▶ **Task statement**: Gather, from the listing beneath this task, every line holding the string "pixels".

▶ **Material shown**:
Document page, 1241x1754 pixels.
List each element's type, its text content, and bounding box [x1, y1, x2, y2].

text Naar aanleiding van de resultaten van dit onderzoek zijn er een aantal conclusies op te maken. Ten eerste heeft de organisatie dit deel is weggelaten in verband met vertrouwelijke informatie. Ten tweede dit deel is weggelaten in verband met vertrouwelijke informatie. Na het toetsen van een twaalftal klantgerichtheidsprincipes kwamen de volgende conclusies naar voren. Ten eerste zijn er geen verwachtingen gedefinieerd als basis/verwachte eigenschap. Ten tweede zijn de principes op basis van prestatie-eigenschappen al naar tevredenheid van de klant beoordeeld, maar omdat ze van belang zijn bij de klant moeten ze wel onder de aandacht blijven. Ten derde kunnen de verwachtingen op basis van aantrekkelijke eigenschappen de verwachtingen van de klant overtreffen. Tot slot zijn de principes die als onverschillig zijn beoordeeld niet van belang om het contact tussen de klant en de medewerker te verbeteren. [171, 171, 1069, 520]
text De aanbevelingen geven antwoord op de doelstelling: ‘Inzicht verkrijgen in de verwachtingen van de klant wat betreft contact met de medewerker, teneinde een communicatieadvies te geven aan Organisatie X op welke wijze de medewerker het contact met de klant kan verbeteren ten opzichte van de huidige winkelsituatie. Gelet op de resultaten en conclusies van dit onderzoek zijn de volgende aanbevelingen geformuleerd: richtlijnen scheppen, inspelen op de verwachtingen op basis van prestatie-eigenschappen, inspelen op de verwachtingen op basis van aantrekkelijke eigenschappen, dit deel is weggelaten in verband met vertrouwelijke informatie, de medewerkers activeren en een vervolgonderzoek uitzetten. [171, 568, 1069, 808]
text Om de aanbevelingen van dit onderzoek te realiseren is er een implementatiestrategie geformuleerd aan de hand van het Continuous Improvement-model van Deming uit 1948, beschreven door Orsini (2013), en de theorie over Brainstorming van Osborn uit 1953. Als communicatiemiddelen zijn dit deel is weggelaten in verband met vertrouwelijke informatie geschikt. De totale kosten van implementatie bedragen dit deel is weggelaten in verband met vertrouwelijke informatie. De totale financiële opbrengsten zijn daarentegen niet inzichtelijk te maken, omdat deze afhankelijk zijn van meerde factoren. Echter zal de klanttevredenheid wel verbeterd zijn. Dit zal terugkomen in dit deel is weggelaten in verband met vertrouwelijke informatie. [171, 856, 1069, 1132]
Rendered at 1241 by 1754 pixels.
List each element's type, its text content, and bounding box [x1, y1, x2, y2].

▶ **Solution to the problem**:
Document page, 1241x1754 pixels.
Rendered at 1241 by 1754 pixels.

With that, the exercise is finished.